» **Directives**:
a – Please rewrite the Reiwa enthronement text from the words containing "EMPEROR NARUHITO: [SPEAKING" through "going to fulfill.", switching every "peace" to "harmony".
b – Pick up the Reiwa enthronement text after its last sentence and keep it going.

» **Text section**:
● ● ●
WILL RIPLEY: The curtain opens on Japan's Reiwa, the era of beautiful harmony. From atop a pavilion in Pine Hall, the most prestigious place in Tokyo's imperial palace, Emperor Naruhito officially declares his enthronement.
EMPEROR NARUHITO: [SPEAKING JAPANESE]
INTERPRETER: Always wishing for the happiness of the people and the peace of the world.
The visuals are very impressive today, the taking of the throne, 1,000-year tradition. But it's what they will do going forward with this message of promoting peace, promoting happiness. This is the Reiwa era that we have anticipated and that they are going to fulfill.
● ● ●
» **Dataset section**:

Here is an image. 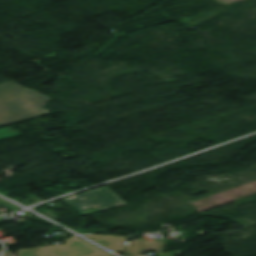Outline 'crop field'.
● ● ●
» **Outputs for the tasks**:
a –
EMPEROR NARUHITO: [SPEAKING JAPANESE]
INTERPRETER: Always wishing for the happiness of the people and the harmony of the world.
The visuals are very impressive today, the taking of the throne, 1,000-year tradition. But it's what they will do going forward with this message of promoting harmony, promoting happiness. This is the Reiwa era that we have anticipated and that they are going to fulfill.

b –
WILL RIPLEY: Adorned in 30-pound robes styled centuries ago, the new emperor and Empress Masako are a surprisingly modern couple. He went to Oxford, she went to Harvard, both speak English, perfect for hobnobbing with dignitaries from 174 countries, including Britain's Prince Charles, who also attended the throne of Emperor Emeritus Akihito in 1990. Akihito abdicated more than five months ago, and did not attend today's enthronement, keeping the spotlight on his son. Prime minister Shinzo Abe briefly put politics aside, shouting--
SHINZO ABE: [SPEAKING JAPANESE]
WILL RIPLEY: --long live the emperor, before resuming an exhausting schedule of at least 50 bilateral meetings, with leaders from nearly every corner of the world.
This is perhaps Japan's biggest moment in the global spotlight until next summer's Tokyo 2020 Olympics. Will Ripley, CNN, Tokyo.